Not all uses of nuclear weapons necessarily escalate to the doomsday maximum exchange scenarios. There are many interesting points of equilibrium in between.
For example - if far right extremists took over Turkey and attacked Russia, then Russia nuked a Turkish airbase, what would the US/UK/France do? It's not actually that obvious.
The USA did it against Japan. Of course those were special circumstances, but all wars have their own set of special circumstances to some extent.
There’s also the argument that using nuclear weapons make sense when a nuclear state has a weaker conventional force that its opponent. Russia still has a pretty strong conventional force, but for example North Korea is in this position against most likely adversaries.
Which is actually quite unfortunate, given that China, our closest rival, has an avowed "no first use" policy. Sanctity of human life and fundamental reciprocity would behoove us to at least, with respect to them, adopt an equivalent posture.
One might counterargue that in a fair fight (i.e. all-conventional), China might clean our clocks. And they certainly have lots of domestic political reasons to start a wholly unnecessary war.

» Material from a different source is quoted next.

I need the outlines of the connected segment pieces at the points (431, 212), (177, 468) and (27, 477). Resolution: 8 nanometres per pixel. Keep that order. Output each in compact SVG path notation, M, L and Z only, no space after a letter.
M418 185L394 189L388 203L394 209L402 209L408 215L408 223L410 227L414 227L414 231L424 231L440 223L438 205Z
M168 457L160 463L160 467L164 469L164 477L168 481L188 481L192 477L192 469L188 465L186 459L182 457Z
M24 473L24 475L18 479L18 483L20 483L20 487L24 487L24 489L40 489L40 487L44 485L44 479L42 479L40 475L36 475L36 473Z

The irony is that if your defenses consist of, on the one hand, nuclear weapons, and on the other hand, pitchforks brandished by several farmers... You are going to be very, very respected.
Until someone calls your bluff, perhaps accidentally, and realizes much of the nuclear saber-rattling was just that. Of course, since it wasn't entirely a bluff, this is the easiest way to get a nuclear war going. (Get a country with nukes but limited conventional capabilities into a brinksmanship contest.)

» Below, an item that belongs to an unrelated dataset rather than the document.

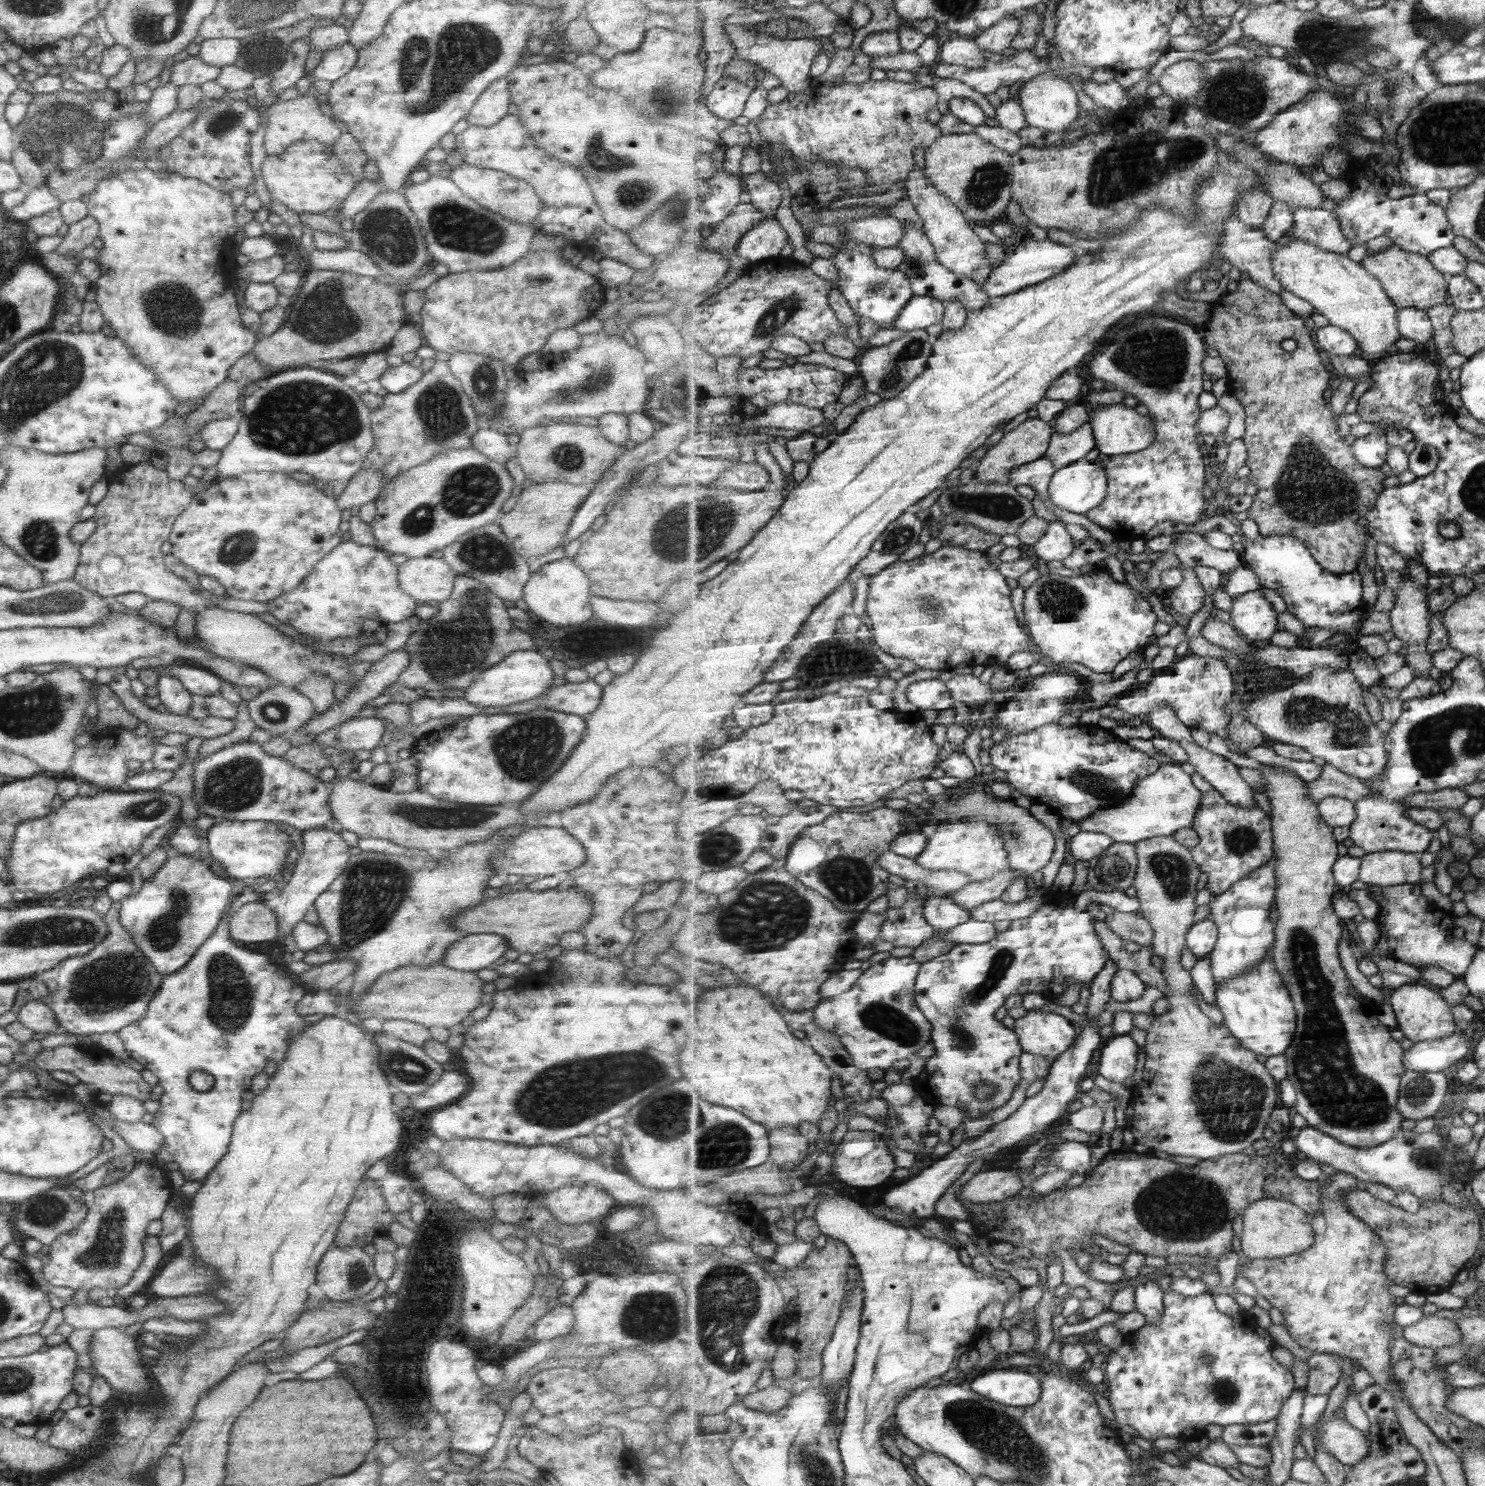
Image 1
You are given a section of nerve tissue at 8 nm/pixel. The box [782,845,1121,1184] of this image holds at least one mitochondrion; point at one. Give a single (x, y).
(963, 1039)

More than that, Turkey is a member of NATO that participates in US nuclear sharing and has substantial US forces (aside from the nuclear weapons) deployed.
A nuclear attack by Russia on Turkey would not be merely legally and abstractly an attack on the US under Article 5 of the North Atlantic Treaty which it would do massive irreparable damage to US credibility to ignore, but would almost certainly be a nuclear attack on US forces in the direct and literal sense.
The text of article 5 doesn’t distinguish whether the attack on the NATO state was justified or even whether the NATO state attacked first.
This lack of blaming is partly why Turkey and Greece had to sign at exactly the same time, so that neither could take advantage of being able to attack the other whilst being themselves shielded by NATO.
“The Parties agree that an armed attack against one or more of them in Europe or North America shall be considered an attack against them all…” -
> The text of article 5 doesn’t distinguish whether the attack on the NATO state was justified or even whether the NATO state attacked first.
Arguably, the text of Article 5 doesn't have to, since an act of aggression breaches the obligations of Articles 1 and 2, as well as the pre-existing obligations which the Treaty explicitly does not alter under Article 7.
I see what you mean - although articles 1 & 2 seem to be treated more like guidelines rather than rules.
Otherwise I struggle to understand how any NATO member could’ve engaged in any of the overt or covert expressions of military force in Iraq 2003, Vietnam, Cuba, Iran, Guatemala, Chile, Egypt, or Algeria to name but a few.
That’s the point. In theory Turkey is covered by the NATO nuclear umbrella.
But in practice how many Americans would be willing to go nuclear in support of a Turkish war against the Russians? In circumstances where Turkey was considered the aggressor state.
> But in practice how many Americans would be willing to go nuclear in support of a Turkish war against the Russians? In circumstances where Turkey was considered the aggressor state.
The question is how many would be willing to go nuclear in response to Russia nuking US forces in Türkiye in response to a conventional attack by Türkiye, which any plausible "Russia nukes Türkiye" scenario would involve.
It’s not obvious how many casualties the US itself would tolerate before going nuclear.
In circumstances where there were only a couple thousand American casualties, and those were incurred as collateral damage rather than as primary targets, it might make sense for the US to respond with conventional airstrikes and for Russia accept those and not escalate further.
This would depend a lot on the individual president though, like I could imagine Trump/Obama being much more risk averse than personalities like Bush 2 or JFK.
For example - if far right extremists took over Turkey and attacked Russia, then Russia nuked a Turkish airbase, what would the US/UK/France do? It's not actually that obvious.